A proposta precisa agora ser aprovada pelo Senado antes de ser enviada para sanção presidencial. A Lei das Estatais foi aprovada em 2016, no governo Michel Temer, com o objetivo de proteger as empresas públicas de ingerência política.

O projeto tratava inicialmente de gastos de publicidade em empresas estatais, e foi apresentada pela deputada Celina Leão (PP-DF). O PL 2896/2022 ampliava de 0,5% para 2% da receita operacional bruta do exercício anterior o limite de despesas com publicidade e patrocínio por empresa pública e sociedade de economia mista em cada exercício, além de mudar limites de gastos em ano eleitoral.

As mudanças em relação à quarentena foram apresentadas pela relatora, Margarete Coelho (PP-PI), nessa terça-feira (13). Margarete é uma das aliadas mais próximas do presidente da Câmara, Arthur Lira (PP-AL), que já defendia essa flexibilização na Lei das Estatais.

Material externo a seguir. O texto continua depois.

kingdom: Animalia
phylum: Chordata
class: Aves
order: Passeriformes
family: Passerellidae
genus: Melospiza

“O que se entende é que há um certo exacerbamento neste prazo (de quarentena). Essa é a justificativa do relatório e a justificativa também do voto”, alegou a relatora. Segundo ela, por causa da regra, integrantes de pequenos diretórios de partidos que são prejudicados em caso de nomeações.

O projeto de lei aumenta de 0,5% para até 2% da receita bruta operacional o limite de despesas com publicidade e patrocínio por empresa pública e sociedade de economia mista em cada exercício, e também muda limites de gastos em ano eleitoral.

Caso Mercadante

Na avaliação do ministro indicado pelo presidente eleito para a Casa Civil, Rui Costa (PT), Mercadante não teve um “cargo formal” na campanha de Lula. Segundo ele, o caso pode ser judicializado, pois o texto da lei é vago e aberto a interpretações.

Um dos principais nomes ventilados para a presidência da Petrobras, do senador Jean Paul Prates (PT-RN), no entanto, poderá ser barrado se a Lei das Estatais não for modificada. A indicação ainda não foi confirmada por Lula.

Como votaram os parlamentares catarinenses no caso?

Dentre os parlamentares de SC, a votação quanto ao inteiro teor do PL 2896/2022 foi dividida: foram sete votos favoráveis e cinco votos contrários à proposta.

Votaram a favor do texto aprovado nesta terça-feira os deputados Carlos Chiodini (MDB), Caroline de Toni (PL), Coronel Armando (PL), Darci de Matos (PSD), Fabio Schiochet (União), Hélio Costa (PSD) e Pedro Uczai (PT).

Os votos contra foram de Angela Amin (PP), Carmen Zanotto (Cidadania), Daniel Freitas (PL), Gilson Marques (Novo) e Rodrigo Coelho (Podemos).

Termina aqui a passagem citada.